For twenty more minutes, he fought like that—defend, counter, kicked across the room, repeat—until his body throbbed from bruises.

Finally, he switched to the double axes.

He wasn't as skilled with them yet. After all, he'd only started training with axes recently and didn't even have a proper battle art for them. Still, he had one in mind. He just needed to raise his proficiency enough to qualify for its inheritance trial.

Until then, he relied on tutorial videos uploaded by past seniors. Buying a proper art from the school was possible, but with his limited merit points, it would bleed him dry. Between training, fares, and food, his wallet was already crying.

Thudd!

Liam hit the floor again, gasping for breath. Unlike with his sword, the axe gave him trouble absorbing shock. Every clash rattled through his arms, numbing them.

After a short rest, he got back up.

"Engage your core. Abs, obliques, lower back…" he muttered like a mantra from the vids.

The doll rushed. Liam blocked, parried, twisted his torso—and instantly felt the difference. The force rolled through him, redirected instead of slamming straight into bone.

"Hah!" He grinned. "Finally working!"

He went for a counter. The doll kicked him in the gut.

Again.

Liam wheezed on the floor.

"I swear to god, this thing has a foot fetish…"

Cursing, he pushed up again, refusing to quit. But the doll dismantled him every time. He pressed harder, hacking wildly, but ended up sprawled on the floor again.

By the time three hours passed, his whole body was jelly. Other students began trickling into the grounds for light warmups.

He checked his band. Thirty minutes till class. Enough time to wash, barely. He staggered off.

***

On the train, regret slammed into him as hard as the doll's kicks.

"Does my so-called regeneration even do anything?" he muttered, wincing.

He scrolled through his band. His schedule popped up.

Physical Conditioning – Basic Combat Training.

First class of the day.

"…I really didn't think this through." He groaned, facepalming.

"Julian!"

The shout snapped him out of his misery. Students around him were whispering, craning their necks.
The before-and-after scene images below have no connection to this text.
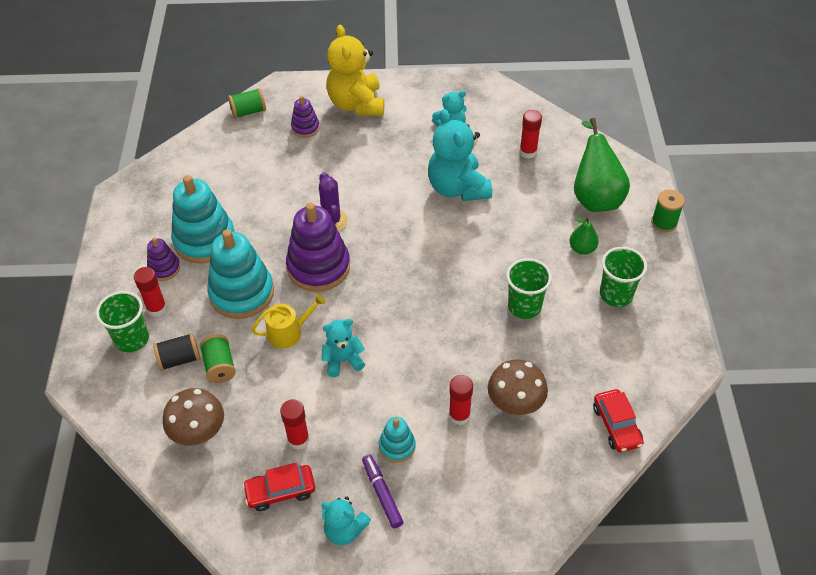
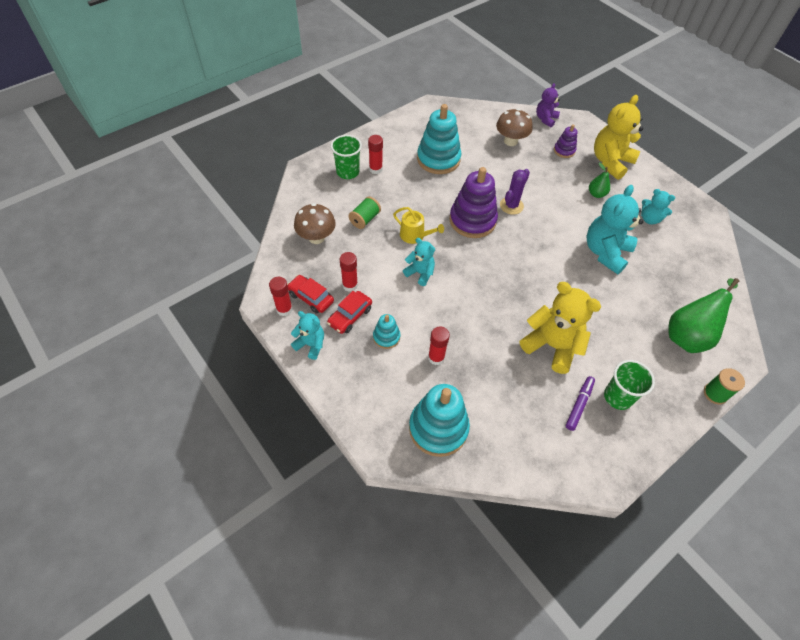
camera: 50 degrees right, 5 degrees up
purple stacking toy [147,237,180,281] -> none
black spool [153,333,200,371] -> none
turquoise stacking toy [207,229,274,319] -> turquoise stacking toy moved to [409,384,470,457]
green spool [228,88,266,119] -> purple teddy bear [536,83,560,127]
turquoise teddy bear [321,497,371,545] -> turquoise teddy bear turned 135 degrees clockwise [291,311,324,360]
purple marker [362,454,403,528] -> purple marker moved to [566,376,595,431]
brown mushroom [488,360,548,415] -> brown mushroom moved to [496,109,532,146]
green cup [506,258,552,319] -> yellow teddy bear [520,282,601,374]
red glue stick [519,110,542,158] -> red glue stick moved to [269,277,293,316]
green pear [569,217,599,255] -> green pear moved to [589,163,610,198]
red car [593,389,644,452] -> red car moved to [327,291,372,334]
Liam followed their stares.

At the far end stood three figures.

A boy too handsome for his own good—dark hair, golden eyes, heroic posture. Beside him, a girl with golden hair and eyes that glowed like divinity, radiating an untouchable aura. On his other side, a sapphire-eyed beauty whose smile was mischievous and alive.

The train car seemed to tilt toward them, as if everyone else faded into the background.

Julian Cross. Celeste Benedara. Cecilia D'Argent.

Liam's jaw tightened.

"Of course. The golden trio."

Julian was the novel's golden boy, and the world bent for him. Celeste wasn't just beautiful; looking at her felt wrong, like staring too long at holy light. Cecilia—the loyal childhood friend, bound to Julian by tragedy—completed the picture.

The whispers around Liam buzzed:

"Is that Julian Cross?"

"He's even more perfect in person…"

"Look at Celeste, she's unreal…"

Liam pinched the bridge of his nose. 'Kill me now.'

"We're going to be late because of you," Cecilia scolded.

"You're making a scene, Cecil," Celeste said gently.

"Didn't mean to. Lost track of time training," Julian replied smoothly.

"That's not an excuse," Cecilia pouted.

Liam swore he heard Julian mutter, "You could've just gone without me." Cecilia huffed.

He shut his eyes and sighed deeply. 

For the sake of his sanity, he tuned them out. First period was already going to be hell.